Die Mitarbeiter der Dunedin School kontaktierten den Geigenbauer Steve Burnett, einen örtlichen Instrumentenbauer aus Edinburgh, und beauftragten ihn, rechtzeitig zum 150. Jahrestag der Geburt von Doyle im Jahr 2009 aus dem Holz das zu bauen, was jetzt als Sherlock-Geige bekannt ist.
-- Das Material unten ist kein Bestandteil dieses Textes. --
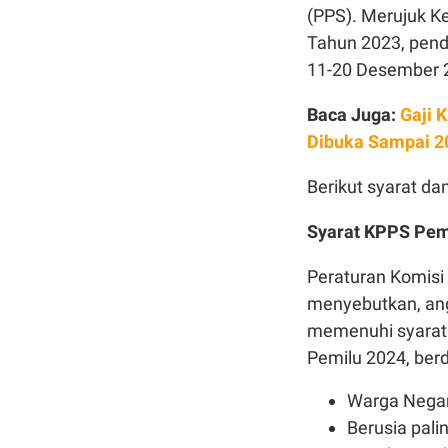
(PPS). Merujuk 
Tahun 2023, pend
11-20 Desember 
Baca Juga:
Gaji 
Dibuka Sampai 2
Berikut syarat da
Syarat KPPS Pem
Peraturan Komis
menyebutkan, ang
memenuhi syarat.
Pemilu 2024, ber
Warga Negar
Berusia pali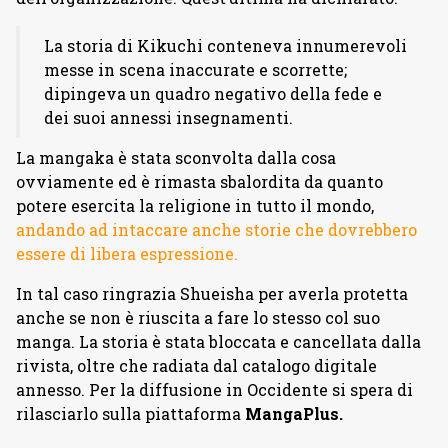
La storia di Kikuchi conteneva innumerevoli
messe in scena inaccurate e scorrette;
dipingeva un quadro negativo della fede e
dei suoi annessi insegnamenti.
La mangaka è stata sconvolta dalla cosa
ovviamente ed è rimasta sbalordita da quanto
potere esercita la religione in tutto il mondo,
andando ad intaccare anche storie che dovrebbero
essere di libera espressione.
In tal caso ringrazia Shueisha per averla protetta
anche se non è riuscita a fare lo stesso col suo
manga. La storia è stata bloccata e cancellata dalla
rivista, oltre che radiata dal catalogo digitale
annesso. Per la diffusione in Occidente si spera di
rilasciarlo sulla piattaforma
MangaPlus.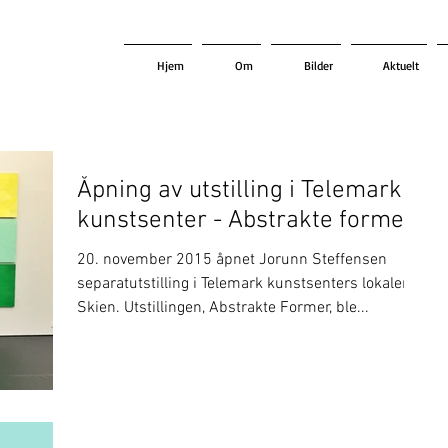
Hjem
Om
Bilder
Aktuelt
Åpning av utstilling i Telemark
kunstsenter - Abstrakte former.
20. november 2015 åpnet Jorunn Steffensen
separatutstilling i Telemark kunstsenters lokaler i
Skien. Utstillingen, Abstrakte Former, ble...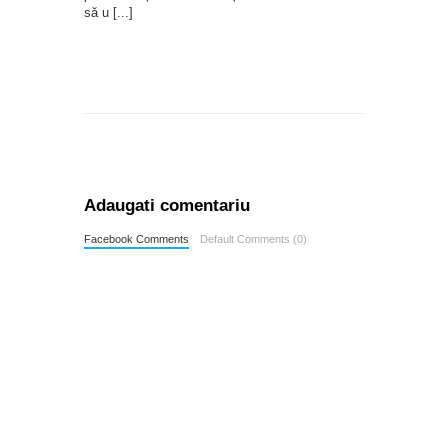
să u
[...]
Adaugati comentariu
Facebook Comments
Default Comments (0)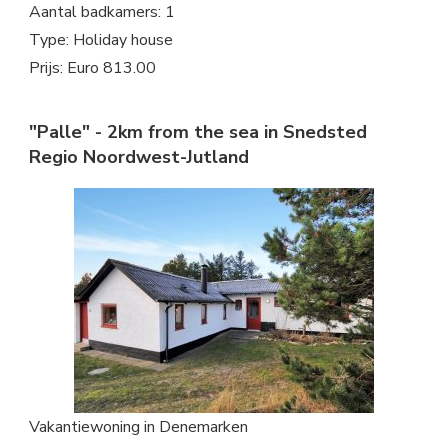
Aantal badkamers: 1
Type: Holiday house
Prijs: Euro 813.00
"Palle" - 2km from the sea in Snedsted
Regio Noordwest-Jutland
Vakantiewoning in Denemarken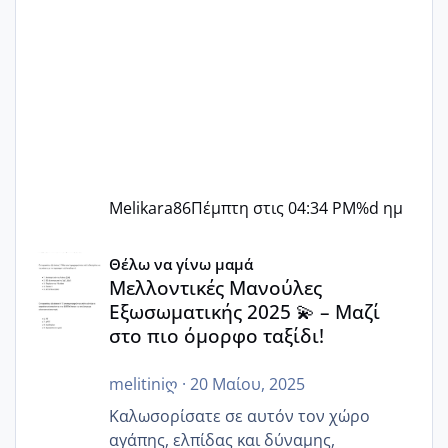
Melikara86
Πέμπτη στις 04:34 PM
%d ημ
Μελλοντικές Μανούλες Εξωσωματικής 2025 💫 – Μαζί στο
Θέλω να γίνω μαμά
Μελλοντικές Μανούλες
Εξωσωματικής 2025 💫 – Μαζί
στο πιο όμορφο ταξίδι!
melitiniღ
·
20 Μαίου, 2025
Καλωσορίσατε σε αυτόν τον χώρο
αγάπης, ελπίδας και δύναμης,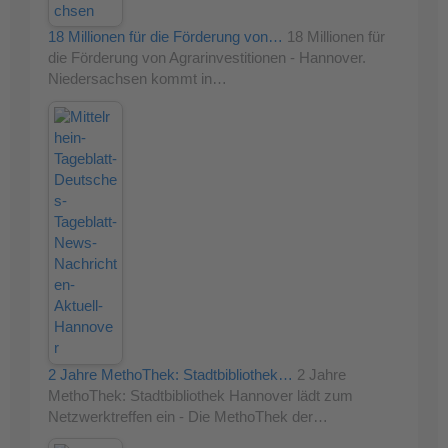
18 Millionen für die Förderung von…
18 Millionen für
die Förderung von Agrarinvestitionen - Hannover.
Niedersachsen kommt in…
2 Jahre MethoThek: Stadtbibliothek…
2 Jahre
MethoThek: Stadtbibliothek Hannover lädt zum
Netzwerktreffen ein - Die MethoThek der…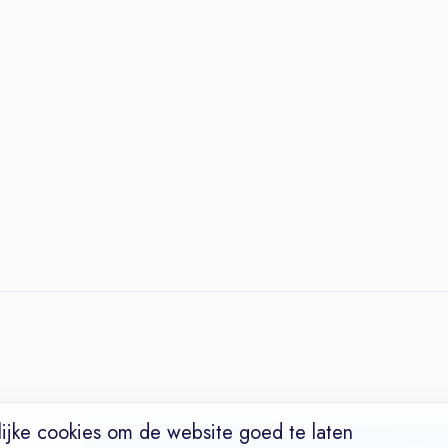
ijke cookies om de website goed te laten
Vacatures
Niches
Werkgevers
Over Ons
Maak een Suc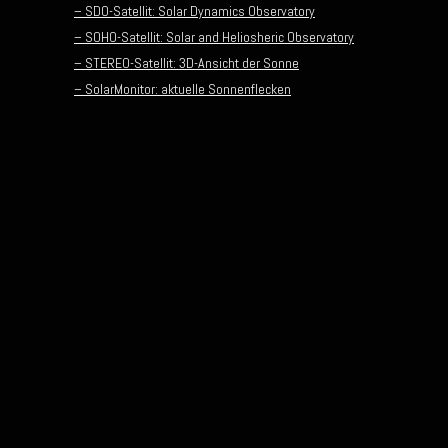
– SDO-Satellit: Solar Dynamics Observatory
– SOHO-Satellit: Solar and Heliosheric Observatory
– STEREO-Satellit: 3D-Ansicht der Sonne
– SolarMonitor: aktuelle Sonnenflecken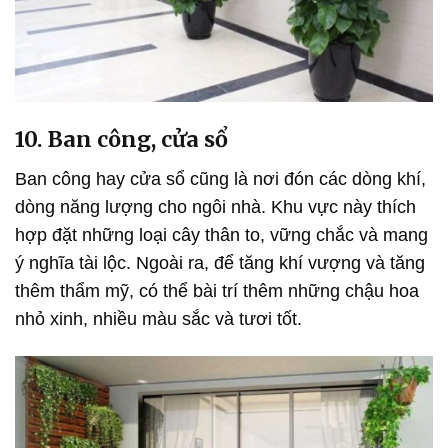
10. Ban công, cửa sổ
Ban công hay cửa sổ cũng là nơi đón các dòng khí,
dòng năng lượng cho ngôi nhà. Khu vực này thích
hợp đặt những loại cây thân to, vững chắc và mang
ý nghĩa tài lộc. Ngoài ra, để tăng khí vượng và tăng
thêm thẩm mỹ, có thể bài trí thêm những chậu hoa
nhỏ xinh, nhiều màu sắc và tươi tốt.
Steve Burnett mit seinen Kreationen

Das Conan Doyle-Quartett

Watson zufolge sagte Holmes oft: „Sie kennen meine Methoden“ (in neun Geschichten mindestens vierzehn Mal erwähnt), und auch Steve Burnett hat seine Methoden. Burnett ist kein gewöhnlicher Geigenbauer, und die Ehre, dieses einzigartige Instrument zu bauen, wurde ihm zum Teil durch seine einzigartigen Methoden zuteil.
Wie bereits erwähnt, hatte Holmes eine Stradivari, aber Burnett war mehr von dem berühmten italienischen Geigenbauer Guiseppe Guarnerius del Gesu (1698-1744) aus Cremona beeinflusst, einem Rivalen von Antonio Stradivari. Burnett stützte sich bei der Sherlock-Violine auf einen Entwurf, den der große Geigenbauer um 1740 für Nicolo Paganini anfertigte. In seinem Handwerk verzichtet er auf die Bequemlichkeit moderner Holzschutzmittel und kehrt zur Behandlung des Holzes zu den alten Rezepten für organische Harze und Öllacke zurück. Er ist der Meinung, dass seine maßgefertigten Geigen an die Instrumente von Guarneri erinnern, die „einen dunklen, ansprechenden, sonoren, kräftigen und süßen Ton“ haben. . die von vielen führenden Solisten sehr begehrt sind.“ Er erklärt

„Was ich tue, ist, zu einigen der Lackmischungen zurückzukehren, die den Klang von Instrumenten erzeugten, die heute überleben und so gut klingen. Meine Geigen sehen vielleicht etwas weniger raffiniert aus als andere, aber sie erzeugen einen wunderbaren Klang, der lauter und süßer ist als der anderer Instrumente.“

Seine bevorzugten Holzschutzmittel und sein Fachwissen in der Schnitzerei und Holzbearbeitung waren nicht die einzigen „Methoden“, die Burnet bei der Herstellung der Sherlock-Geige anwenden musste. Die klanglichen Eigenschaften einer Geige werden natürlich durch das verwendete Holz und dessen Zustand beeinflusst. Die Beschaffenheit des Holzes, seine Dichte und Maserung, die Dicke jedes einzelnen Stücks – all das trägt zum endgültigen Charakter des Klangs bei.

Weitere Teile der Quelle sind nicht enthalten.